Have read both several times since getting the handbook.
They are sitting right here, on my desk. I keep a copy in my car too.
All the Best,
I'm not a Conlaw expert, but I am a lawyer and -- not boasting, just for context here -- a pretty accomplished one. Top of my class, adjunct professor, etc.
When discussions of the Constitution come up I am regularly told, by folks who may be VERY accomplished in other fields but have no legal training at all, that this or that or the other thing is "what the Constitution says." When I mention the Supreme Court, these folks regularly give me some version of "so what?"
The Constitution doesn't belong to lawyers and judges -- God no. But this idea that you don't benefit from SOME kind of education in understanding its meaning and function -- or, worse, the idea that having that learning or experience is a DETRIMENT to such understanding -- that's not a useful notion.
CF, I agree no JD is strictly required. But some study and learning is.

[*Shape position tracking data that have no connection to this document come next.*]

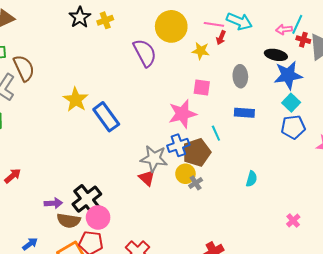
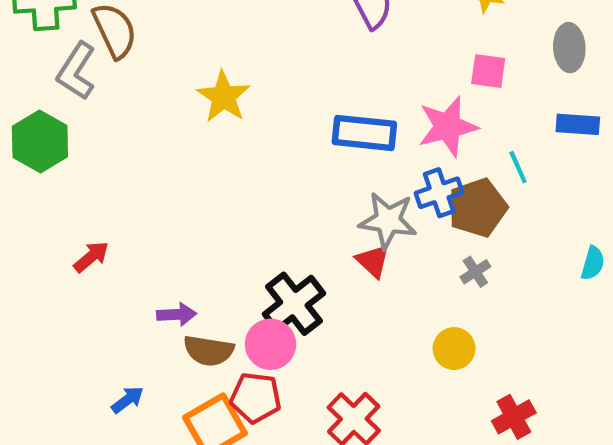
blue rectangle: (106, 117) -> (364, 133), moved, turned -48
yellow circle: (185, 174) -> (454, 349), moved
black cross: (87, 199) -> (294, 304), moved

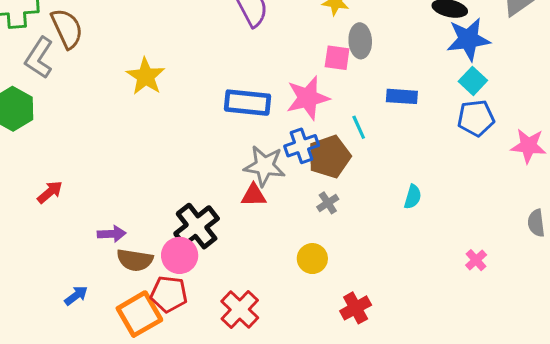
gray ellipse: (569, 48) -> (360, 41), moved
red triangle: (373, 261) -> (254, 195), turned -44

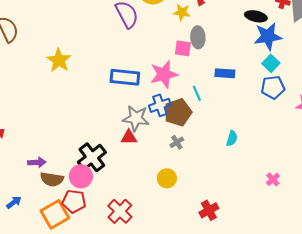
red cross: (356, 308) -> (209, 210), moved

Agreed?
Too many folks wave the thing around like a talisman, and even if they have actually read it, don't understand it or try to.
To coin a phrase: I rest my case.
Do us a favor and coin Judicial Review as a power granted by the COTUS and not a power granted by the SCOTUS and rest against that.
Or just keep supporting legislation from the bench by default. Maybe we can get other branches of government to grant themselves powers not dictated by the COTUS...
All three branches have repeatedly done exactly that. This country is a LOT more complex than it once was, Where in the Constitution does it say how to regulate e-commerce? Or outline the proper judicial system for the military? Or put in place a system that regulates food and medicine, keeping rat feces and toxic faux-medicines out of stores as much as possible? Etc. etc.
Requiring nothing but the text without educated analysis would make the nation literally unmanageable.
Here we have the problem. We don't play by the rules anymore.
E-Commerce can be directly dealt with in the same manner as ordinary commerce. The only thing that changes is the ordering process.
The proper outline for the UCMJ is found in the COTUS. "The Congress shall have Power... To make Rules for the Government and Regulation of the land and naval forces" Of course it specifies Navy because we aren't suppose to support a standing Army for more than two years.
Creating the FDA is NOT a power of the federal government and therefor is left to the States to form and fund. What did we do before the 1906?
The nation is more easily managed at the local level. It's when we put our full faith and trust in a central government dictated by people that don't have context of the situation and then choose to violate the basis of our law that we run into the real problems.